旧来の「私小説」の定義からは外れるだろうが、作家のプライバシーが守られる現代において、どこまでが本当に作者の実体験かを探ることにそれほど意味はないだろう。読者にとって重要なのは、どれほどリアリティがあるかの一点だ。
地方都市のクラブやガールズパブ、社員食堂、アパレルショップ、夜間の工場、託児所など、主人公の女性はさまざまな職場を渡り歩く。どこもきつく、その割に給料は高くない。底辺労働と言ってよいかもしれない。
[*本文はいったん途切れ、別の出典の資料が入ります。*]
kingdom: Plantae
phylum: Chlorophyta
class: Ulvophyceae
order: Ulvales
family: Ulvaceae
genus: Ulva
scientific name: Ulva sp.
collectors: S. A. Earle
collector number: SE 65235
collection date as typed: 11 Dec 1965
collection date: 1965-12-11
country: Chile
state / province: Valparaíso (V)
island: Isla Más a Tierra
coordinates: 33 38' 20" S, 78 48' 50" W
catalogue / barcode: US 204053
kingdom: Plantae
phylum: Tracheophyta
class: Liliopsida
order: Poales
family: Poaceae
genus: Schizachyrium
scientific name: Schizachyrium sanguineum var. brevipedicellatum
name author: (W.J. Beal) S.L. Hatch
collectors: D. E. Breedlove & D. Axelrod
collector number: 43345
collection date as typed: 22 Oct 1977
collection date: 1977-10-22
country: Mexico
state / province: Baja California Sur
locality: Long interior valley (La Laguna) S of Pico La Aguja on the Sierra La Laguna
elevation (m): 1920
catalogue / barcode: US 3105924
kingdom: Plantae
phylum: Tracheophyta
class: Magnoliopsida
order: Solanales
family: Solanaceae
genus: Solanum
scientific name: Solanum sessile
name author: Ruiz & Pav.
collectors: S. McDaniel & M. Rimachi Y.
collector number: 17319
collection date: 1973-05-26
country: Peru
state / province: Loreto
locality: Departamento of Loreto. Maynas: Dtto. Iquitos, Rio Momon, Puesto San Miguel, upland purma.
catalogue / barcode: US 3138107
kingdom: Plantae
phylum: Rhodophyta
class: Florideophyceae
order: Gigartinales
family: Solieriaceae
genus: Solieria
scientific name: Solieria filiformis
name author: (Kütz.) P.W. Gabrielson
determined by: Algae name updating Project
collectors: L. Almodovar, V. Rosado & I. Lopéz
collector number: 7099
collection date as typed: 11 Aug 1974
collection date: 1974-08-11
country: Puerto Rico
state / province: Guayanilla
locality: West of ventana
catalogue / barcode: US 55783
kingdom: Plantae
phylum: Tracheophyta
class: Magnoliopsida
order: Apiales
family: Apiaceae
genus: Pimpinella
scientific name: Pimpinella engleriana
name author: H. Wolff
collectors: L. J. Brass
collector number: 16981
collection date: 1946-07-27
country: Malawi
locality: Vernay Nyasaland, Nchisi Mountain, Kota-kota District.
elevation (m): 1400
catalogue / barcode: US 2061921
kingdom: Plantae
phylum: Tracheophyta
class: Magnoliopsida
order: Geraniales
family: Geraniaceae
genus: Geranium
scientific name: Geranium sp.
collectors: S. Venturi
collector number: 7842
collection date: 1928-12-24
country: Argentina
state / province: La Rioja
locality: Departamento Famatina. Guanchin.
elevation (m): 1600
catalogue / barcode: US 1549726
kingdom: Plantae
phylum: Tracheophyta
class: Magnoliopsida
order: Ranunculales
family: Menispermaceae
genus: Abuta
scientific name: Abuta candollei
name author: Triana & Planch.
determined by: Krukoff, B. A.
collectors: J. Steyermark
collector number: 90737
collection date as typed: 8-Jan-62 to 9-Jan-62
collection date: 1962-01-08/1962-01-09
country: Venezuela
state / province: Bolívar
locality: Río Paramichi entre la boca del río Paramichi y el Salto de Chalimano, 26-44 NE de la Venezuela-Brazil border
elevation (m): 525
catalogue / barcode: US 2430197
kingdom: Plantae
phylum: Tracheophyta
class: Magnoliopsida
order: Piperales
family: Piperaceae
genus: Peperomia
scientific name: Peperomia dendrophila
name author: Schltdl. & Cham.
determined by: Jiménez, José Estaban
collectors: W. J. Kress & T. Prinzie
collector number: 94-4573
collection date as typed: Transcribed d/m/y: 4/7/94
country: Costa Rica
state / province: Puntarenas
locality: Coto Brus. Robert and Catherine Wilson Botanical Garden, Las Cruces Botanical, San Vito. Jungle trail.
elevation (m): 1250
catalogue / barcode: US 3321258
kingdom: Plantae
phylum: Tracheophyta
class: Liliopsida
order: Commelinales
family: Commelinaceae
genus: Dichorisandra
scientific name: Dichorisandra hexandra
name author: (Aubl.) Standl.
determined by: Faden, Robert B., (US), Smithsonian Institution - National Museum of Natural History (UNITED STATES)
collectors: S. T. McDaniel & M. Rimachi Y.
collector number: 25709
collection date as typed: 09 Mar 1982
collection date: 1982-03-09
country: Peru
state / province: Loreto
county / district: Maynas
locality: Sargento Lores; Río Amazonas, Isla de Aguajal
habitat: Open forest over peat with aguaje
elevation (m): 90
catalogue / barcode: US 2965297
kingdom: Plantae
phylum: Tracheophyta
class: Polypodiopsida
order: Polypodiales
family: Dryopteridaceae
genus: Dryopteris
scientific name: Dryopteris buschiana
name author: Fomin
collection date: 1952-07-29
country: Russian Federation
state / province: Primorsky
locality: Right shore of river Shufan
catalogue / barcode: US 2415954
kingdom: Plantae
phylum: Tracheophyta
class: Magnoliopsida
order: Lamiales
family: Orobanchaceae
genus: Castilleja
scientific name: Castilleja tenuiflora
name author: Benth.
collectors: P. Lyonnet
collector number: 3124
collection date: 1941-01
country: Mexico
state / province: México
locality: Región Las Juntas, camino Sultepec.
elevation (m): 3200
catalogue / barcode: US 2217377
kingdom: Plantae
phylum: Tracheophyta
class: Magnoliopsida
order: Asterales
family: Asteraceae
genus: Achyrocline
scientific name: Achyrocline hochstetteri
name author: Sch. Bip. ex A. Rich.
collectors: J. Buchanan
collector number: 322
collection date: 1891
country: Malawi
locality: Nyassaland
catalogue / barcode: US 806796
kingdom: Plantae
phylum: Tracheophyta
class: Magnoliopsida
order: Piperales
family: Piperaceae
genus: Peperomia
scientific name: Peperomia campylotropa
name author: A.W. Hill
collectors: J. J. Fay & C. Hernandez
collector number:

ただこれは、デヴィッド・グレーバーの言う、「ブルシット・ジョブ」=〈本来なくてもよく、その無意味さに耐えることで報酬を得る仕事〉とは違う。本書の仕事のほとんどは、誰かを直接支えるものであり、決して無意味ではない。だからこそ主人公は、「あたしのシットはあたしが決める」と宣言することができるのだ。
どれほど辛く割に合わないように見える仕事でも、そこに僅かなやりがいを感じることもある。その指摘は一見、社会批判を弱めてしまうように思えるかもしれないが、この人間の複雑さにこそ小説の意味がある。
主人公は格差社会を一方的に批難する正義の味方のような薄っぺらい人間ではない。また、それぞれの職場で出会う人たちもさまざまな人生を生きている。弱者が必ずしも善ではなく、強者が必ずしも悪ではない。陰翳に富んだ彼らとのやりとりが、本書の読みどころだ。
ここに出てくる職業のどれ一つとして経験したことがなくとも、本書のもつリアリティは読者をその職場に立たせる。さらには自分の労働についても考えさせる。その意味で、これは「私」を超えた労働小説だ。